The outcome of the meeting was a Chair’s summary and a “proposed” roadmap that contains a series of time bound actions. They focus on measures to restructure debt, particularly in Ghana and Zambia, and a push to develop common definitions around vulnerability and criteria for concessional and low cost finance. They also focus on measures within the IMF, such as re-channeling SDRs, and capitalising its two trust funds for climate vulnerable and low income countries. In the Chair’s Summary, there is a push for more countries to adopt carbon pricing, and there was also growing support for a levy on emissions from the shipping sector. Overall the document maps actions and initiatives for a host of actors across the financing landscape although it’s hard to tell whether these are as a result of the summit itself or whether they were under development anyway.

While important, the roadmap has also been criticised by Politico for delivering momentum but failing to address the underlying problems preventing developing countries from investing in development and climate measures — in particular, their crushing debt levels.  Reportedly, developed countries barely engaged with the Global South’s key demands on debt relief and new financing.  Admittedly, the Chair’s Summary does place emphasis on the need for timely delivery and strengthened clarity in the G20/Paris Club Common Framework’s implementation, but little further on what this would entail.

Some of the more interesting announcements coming from the meeting included a commitment by the World Bank’s President Ajay Banga, to introduce Climate Resilient Debt Clauses or “pause clauses” on debt service for countries facing crisis or catastrophe.
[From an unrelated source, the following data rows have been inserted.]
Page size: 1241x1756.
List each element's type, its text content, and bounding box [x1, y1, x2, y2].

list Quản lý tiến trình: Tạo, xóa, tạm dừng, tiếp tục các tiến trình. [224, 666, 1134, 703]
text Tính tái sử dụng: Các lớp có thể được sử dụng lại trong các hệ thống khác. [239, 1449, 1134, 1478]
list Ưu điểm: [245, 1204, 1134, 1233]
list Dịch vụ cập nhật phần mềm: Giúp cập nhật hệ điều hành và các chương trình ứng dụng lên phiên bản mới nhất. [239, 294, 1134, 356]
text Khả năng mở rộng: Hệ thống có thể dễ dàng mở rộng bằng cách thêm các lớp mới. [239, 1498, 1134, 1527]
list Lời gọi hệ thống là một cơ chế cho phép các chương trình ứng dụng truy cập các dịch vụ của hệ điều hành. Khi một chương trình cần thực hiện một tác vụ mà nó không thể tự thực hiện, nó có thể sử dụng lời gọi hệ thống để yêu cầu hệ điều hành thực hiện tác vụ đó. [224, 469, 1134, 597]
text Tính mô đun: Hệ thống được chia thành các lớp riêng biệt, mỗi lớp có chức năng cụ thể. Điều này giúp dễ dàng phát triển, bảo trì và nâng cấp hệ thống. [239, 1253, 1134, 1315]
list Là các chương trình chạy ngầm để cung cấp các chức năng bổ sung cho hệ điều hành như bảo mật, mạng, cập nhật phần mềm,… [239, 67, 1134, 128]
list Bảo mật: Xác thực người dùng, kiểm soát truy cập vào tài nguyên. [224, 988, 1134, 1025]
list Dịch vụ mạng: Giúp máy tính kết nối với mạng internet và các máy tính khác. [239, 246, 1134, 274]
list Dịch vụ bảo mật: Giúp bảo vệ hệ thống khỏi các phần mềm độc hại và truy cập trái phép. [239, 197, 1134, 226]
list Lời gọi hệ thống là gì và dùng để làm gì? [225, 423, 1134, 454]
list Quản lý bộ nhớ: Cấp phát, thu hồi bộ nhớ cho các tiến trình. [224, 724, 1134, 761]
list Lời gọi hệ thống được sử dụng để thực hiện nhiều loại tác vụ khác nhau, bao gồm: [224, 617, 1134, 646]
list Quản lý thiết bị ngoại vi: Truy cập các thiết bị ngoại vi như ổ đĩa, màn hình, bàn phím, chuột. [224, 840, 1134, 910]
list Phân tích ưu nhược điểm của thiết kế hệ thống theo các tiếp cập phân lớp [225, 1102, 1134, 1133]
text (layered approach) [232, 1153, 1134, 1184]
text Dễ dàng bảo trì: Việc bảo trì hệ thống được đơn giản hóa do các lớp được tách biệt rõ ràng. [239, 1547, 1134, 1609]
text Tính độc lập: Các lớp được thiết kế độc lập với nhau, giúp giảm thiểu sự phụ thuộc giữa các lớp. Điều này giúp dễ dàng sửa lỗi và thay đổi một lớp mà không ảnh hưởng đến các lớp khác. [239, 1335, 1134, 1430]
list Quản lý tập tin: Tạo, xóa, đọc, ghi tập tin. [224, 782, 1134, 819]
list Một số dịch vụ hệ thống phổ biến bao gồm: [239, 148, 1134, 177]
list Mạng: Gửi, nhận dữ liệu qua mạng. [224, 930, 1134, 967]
The World Bank will also be giving countries more flexibility to redirect their lending portfolio to finance emergencies, as well as building in novel forms of insurance such as catastrophe insurance into lending.

The IMF also announced that it had reached a target of making available $100 billion in SDRs, a reserve currency, available to climate-vulnerable countries (although French President Macron later clarified that only $60 billion has been sent to the IMF, with a further $40 billion already pledged still to be delivered).  The African Development Bank (AfDB) has been eyeing these funds and is hoping to rechannel them. Speaking at an event on debt and SDRs, AfDB President, Akinwumi Adesina said that multilateral development banks could leverage an allocation of $200 billion [as an example] and turn that amount into a trillion dollars.

An International Partners Group comprising France, Germany, the EU, the UK and Canada, also announced the launch of a Just Energy Transition  agreement amounting to €2.5 billion with Senegal. The partnership will finance the deployment of renewable energies as provided for in Senegal’s Integrated Low-Cost Electricity Plan over a three to five year period.

On the side-lines of the meeting, Zambia struck a deal with to restructure $6.3 billion of its debt. In the closing ceremony on the final day, Zambian President Hakainde Hichilema thanked countries and creditors for making his country’s debt restructuring deal possible. But, he said, the agreement had taken too long to hammer out, criticizing “the speed at which we do things … Every day we don’t deliver these things we are basically increasing the costs.” 

Many going into the conference hoped for but did not expect a material agreement to come out of it, and the French Presidency itself framed it as a momentum and confidence building event. It is one of many engagements in the long process of reconfiguring a deeply entrenched and established financial system with the pressing, novel and complex needs of a world facing a climate crisis. Having aimed low the summit is difficult to criticise, but if it is to be meaningful, the new initiatives launched at it, the engagements around debt, and the undertakings particularly relating to SDRs and reforms within global financial institutions, need to be implemented. As South African President Cyril Ramaphosa said during the meeting “Sometimes we’ll sit at conferences like this and say, ‘Yes, we will make this available and that available,’ and we believe you. We believe you, but now … we must now see action flowing from that.”